» **TASK ITEM**:
Would you filter the listing below so that only lines with the word "middle" remain?
•••
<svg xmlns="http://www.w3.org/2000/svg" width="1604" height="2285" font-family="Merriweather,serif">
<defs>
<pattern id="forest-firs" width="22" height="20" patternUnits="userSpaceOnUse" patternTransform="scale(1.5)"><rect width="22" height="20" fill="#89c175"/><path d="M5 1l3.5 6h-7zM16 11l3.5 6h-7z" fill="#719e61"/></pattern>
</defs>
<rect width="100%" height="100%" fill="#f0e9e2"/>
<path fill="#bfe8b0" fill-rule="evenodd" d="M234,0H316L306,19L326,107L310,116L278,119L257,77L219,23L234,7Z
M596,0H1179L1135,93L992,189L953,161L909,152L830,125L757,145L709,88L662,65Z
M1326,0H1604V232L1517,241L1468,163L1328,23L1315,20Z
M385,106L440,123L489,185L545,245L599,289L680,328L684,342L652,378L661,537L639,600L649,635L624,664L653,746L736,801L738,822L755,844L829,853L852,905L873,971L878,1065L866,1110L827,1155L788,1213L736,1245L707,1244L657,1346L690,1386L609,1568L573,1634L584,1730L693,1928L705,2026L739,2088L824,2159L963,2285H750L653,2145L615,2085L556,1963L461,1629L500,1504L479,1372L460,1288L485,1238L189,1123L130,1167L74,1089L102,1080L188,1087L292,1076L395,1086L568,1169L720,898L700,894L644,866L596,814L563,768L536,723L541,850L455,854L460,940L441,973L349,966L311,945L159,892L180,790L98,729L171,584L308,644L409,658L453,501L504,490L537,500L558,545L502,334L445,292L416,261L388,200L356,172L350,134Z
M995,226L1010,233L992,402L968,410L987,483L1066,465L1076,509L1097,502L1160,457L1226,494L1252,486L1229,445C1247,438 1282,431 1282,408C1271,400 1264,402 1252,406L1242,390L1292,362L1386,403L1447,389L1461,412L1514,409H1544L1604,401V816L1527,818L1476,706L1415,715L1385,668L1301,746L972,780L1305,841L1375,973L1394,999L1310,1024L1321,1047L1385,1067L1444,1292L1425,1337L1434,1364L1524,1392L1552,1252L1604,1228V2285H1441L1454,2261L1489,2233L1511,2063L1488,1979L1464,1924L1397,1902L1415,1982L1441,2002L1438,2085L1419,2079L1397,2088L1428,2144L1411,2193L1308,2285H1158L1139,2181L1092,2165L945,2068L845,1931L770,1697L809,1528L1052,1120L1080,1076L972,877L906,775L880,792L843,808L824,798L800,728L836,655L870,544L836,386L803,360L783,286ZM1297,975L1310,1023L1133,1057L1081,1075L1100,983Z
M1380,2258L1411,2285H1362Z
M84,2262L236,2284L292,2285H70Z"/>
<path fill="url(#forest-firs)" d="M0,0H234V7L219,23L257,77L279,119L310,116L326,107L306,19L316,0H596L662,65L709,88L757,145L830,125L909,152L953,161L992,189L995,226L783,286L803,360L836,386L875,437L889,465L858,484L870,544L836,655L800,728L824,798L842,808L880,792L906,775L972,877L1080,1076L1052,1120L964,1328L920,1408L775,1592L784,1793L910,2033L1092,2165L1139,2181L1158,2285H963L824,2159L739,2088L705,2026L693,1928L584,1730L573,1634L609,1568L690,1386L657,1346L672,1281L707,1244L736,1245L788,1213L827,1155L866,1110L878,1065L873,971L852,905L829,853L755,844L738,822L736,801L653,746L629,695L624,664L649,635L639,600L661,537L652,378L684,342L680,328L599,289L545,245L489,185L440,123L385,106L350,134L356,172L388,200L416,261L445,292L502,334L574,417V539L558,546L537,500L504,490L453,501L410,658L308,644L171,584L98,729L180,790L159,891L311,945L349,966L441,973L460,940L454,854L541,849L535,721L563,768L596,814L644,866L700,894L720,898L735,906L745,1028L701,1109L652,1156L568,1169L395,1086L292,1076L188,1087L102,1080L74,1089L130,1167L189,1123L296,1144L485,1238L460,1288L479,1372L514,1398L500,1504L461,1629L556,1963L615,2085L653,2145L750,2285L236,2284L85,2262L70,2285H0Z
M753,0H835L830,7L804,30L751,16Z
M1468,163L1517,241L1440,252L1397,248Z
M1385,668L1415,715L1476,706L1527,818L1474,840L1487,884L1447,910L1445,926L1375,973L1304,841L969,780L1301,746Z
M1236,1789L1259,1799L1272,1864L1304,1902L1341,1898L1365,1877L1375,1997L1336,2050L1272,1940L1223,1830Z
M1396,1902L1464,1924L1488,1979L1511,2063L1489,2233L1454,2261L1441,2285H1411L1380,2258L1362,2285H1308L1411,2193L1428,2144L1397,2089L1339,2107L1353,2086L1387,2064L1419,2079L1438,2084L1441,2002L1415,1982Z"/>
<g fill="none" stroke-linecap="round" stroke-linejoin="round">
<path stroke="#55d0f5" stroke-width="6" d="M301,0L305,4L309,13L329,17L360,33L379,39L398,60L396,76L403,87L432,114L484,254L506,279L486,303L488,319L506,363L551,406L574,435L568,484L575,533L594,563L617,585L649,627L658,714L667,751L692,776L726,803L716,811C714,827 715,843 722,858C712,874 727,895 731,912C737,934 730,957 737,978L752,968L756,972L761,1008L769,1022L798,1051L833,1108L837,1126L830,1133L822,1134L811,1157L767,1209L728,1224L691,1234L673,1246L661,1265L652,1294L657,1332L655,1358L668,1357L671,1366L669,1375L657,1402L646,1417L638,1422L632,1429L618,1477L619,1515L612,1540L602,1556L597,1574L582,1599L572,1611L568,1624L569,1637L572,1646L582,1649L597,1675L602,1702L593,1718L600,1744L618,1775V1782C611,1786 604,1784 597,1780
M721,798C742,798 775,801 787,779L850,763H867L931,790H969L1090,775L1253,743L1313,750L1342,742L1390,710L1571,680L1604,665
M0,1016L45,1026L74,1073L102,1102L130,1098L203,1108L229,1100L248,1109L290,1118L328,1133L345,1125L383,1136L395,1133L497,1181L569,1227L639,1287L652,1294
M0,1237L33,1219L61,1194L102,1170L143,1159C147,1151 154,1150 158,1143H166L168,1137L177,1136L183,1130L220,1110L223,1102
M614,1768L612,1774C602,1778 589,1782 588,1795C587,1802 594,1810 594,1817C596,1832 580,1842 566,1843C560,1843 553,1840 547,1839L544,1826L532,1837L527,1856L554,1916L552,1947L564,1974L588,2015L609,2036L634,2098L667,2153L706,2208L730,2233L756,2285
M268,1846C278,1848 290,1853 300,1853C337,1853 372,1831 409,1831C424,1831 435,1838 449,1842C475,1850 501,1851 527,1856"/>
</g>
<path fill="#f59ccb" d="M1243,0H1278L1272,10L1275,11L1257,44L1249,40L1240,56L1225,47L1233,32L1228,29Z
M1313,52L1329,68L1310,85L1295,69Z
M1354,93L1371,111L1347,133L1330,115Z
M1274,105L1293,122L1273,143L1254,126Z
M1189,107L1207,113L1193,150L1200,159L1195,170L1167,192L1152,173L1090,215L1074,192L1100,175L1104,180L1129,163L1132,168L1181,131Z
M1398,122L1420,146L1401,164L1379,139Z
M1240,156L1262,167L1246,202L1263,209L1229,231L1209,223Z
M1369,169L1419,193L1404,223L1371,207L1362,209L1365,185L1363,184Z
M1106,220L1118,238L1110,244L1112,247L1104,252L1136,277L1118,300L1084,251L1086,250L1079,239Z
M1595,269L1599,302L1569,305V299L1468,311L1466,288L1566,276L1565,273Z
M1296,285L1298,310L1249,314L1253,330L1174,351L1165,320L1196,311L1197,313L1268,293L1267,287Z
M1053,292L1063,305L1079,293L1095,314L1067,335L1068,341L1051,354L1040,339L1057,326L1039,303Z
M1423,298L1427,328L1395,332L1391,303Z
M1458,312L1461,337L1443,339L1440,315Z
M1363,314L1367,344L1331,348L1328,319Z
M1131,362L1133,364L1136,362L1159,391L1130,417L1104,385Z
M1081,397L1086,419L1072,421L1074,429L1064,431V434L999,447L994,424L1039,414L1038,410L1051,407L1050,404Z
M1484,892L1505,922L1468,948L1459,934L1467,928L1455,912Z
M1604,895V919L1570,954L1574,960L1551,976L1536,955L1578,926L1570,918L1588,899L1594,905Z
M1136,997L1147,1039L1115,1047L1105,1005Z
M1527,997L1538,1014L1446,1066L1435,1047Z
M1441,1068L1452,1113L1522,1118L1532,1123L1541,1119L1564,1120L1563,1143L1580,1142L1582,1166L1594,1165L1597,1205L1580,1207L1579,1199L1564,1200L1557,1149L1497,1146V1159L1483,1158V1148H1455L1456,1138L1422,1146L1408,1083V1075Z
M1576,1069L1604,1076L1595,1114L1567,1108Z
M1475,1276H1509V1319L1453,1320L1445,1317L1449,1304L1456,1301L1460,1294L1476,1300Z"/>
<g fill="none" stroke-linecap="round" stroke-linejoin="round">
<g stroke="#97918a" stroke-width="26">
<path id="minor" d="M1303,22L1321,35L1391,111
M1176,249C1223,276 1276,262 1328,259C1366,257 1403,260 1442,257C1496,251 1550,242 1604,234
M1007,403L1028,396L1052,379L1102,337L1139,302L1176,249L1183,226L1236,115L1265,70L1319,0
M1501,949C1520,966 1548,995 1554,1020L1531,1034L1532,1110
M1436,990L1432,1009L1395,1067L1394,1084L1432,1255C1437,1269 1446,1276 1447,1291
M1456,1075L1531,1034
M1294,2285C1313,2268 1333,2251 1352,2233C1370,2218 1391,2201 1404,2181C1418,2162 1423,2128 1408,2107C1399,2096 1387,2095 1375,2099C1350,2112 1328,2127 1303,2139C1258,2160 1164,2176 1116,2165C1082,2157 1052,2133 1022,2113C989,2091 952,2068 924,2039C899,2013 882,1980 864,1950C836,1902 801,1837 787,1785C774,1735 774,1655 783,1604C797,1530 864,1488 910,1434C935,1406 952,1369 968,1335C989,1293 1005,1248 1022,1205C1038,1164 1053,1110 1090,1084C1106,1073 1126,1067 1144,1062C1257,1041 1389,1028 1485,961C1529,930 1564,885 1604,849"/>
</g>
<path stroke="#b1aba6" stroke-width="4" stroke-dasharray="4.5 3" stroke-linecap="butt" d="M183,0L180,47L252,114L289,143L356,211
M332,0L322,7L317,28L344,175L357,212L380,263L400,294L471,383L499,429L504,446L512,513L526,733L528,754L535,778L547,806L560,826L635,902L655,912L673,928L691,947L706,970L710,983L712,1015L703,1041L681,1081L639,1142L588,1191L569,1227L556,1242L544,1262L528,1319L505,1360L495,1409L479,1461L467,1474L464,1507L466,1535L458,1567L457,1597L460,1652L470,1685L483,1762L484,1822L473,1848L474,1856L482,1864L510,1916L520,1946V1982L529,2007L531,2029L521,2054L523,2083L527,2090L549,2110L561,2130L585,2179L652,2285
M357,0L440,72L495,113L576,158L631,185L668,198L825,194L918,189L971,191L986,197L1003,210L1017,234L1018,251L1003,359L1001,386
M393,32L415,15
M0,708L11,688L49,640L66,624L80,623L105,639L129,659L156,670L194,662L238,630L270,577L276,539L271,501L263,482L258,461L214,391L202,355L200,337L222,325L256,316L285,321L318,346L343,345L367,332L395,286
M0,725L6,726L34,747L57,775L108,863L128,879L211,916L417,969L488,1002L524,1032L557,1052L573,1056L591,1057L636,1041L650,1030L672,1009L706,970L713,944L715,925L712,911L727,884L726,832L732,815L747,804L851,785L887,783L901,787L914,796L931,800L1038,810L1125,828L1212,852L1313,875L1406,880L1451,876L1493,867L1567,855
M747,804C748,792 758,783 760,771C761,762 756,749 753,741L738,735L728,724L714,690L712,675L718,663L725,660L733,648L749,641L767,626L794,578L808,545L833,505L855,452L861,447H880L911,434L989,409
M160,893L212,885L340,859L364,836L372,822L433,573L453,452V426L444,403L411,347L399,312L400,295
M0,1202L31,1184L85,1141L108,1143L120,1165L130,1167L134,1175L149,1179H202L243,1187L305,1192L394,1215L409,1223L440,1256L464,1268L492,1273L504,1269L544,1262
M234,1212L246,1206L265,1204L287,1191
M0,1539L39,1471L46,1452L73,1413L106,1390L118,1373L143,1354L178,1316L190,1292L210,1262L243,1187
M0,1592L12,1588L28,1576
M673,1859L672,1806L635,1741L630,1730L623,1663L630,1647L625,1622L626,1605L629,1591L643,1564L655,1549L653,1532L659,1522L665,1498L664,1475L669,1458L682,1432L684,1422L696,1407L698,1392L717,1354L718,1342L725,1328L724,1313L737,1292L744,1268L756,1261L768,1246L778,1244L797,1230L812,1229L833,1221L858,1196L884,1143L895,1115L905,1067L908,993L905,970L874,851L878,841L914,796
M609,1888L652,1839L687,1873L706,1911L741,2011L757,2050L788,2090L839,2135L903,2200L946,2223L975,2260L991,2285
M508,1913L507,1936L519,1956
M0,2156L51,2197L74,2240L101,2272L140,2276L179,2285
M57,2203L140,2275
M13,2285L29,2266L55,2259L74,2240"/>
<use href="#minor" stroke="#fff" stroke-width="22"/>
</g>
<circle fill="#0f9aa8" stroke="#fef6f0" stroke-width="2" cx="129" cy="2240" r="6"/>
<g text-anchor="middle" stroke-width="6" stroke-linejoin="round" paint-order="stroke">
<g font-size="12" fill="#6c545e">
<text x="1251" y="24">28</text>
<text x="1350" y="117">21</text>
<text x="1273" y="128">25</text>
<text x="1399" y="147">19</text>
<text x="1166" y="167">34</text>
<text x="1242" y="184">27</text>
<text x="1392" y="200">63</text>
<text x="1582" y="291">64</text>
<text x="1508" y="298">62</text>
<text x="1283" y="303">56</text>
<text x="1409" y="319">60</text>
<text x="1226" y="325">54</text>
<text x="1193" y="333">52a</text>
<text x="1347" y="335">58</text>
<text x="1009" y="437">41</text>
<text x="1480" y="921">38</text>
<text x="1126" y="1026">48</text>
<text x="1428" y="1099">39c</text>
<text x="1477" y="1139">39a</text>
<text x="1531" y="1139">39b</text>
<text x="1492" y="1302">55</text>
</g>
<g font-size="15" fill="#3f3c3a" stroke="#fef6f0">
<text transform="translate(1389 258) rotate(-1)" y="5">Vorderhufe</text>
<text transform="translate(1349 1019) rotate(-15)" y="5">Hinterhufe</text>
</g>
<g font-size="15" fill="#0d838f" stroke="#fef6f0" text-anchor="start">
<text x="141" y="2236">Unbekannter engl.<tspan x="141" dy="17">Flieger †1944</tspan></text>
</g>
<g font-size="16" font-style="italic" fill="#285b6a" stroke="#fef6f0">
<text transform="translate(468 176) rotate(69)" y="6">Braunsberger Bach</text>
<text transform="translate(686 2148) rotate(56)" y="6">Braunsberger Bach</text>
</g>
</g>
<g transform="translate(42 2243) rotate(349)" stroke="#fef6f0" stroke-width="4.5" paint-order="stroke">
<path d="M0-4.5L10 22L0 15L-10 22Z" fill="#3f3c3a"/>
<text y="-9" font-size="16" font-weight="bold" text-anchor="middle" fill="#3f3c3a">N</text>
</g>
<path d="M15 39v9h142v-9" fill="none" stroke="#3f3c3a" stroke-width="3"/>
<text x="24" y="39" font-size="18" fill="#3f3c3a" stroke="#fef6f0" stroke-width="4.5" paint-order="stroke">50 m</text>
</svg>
•••
» **SOLUTION TO THIS TASK**:
<g text-anchor="middle" stroke-width="6" stroke-linejoin="round" paint-order="stroke">
<text y="-9" font-size="16" font-weight="bold" text-anchor="middle" fill="#3f3c3a">N</text>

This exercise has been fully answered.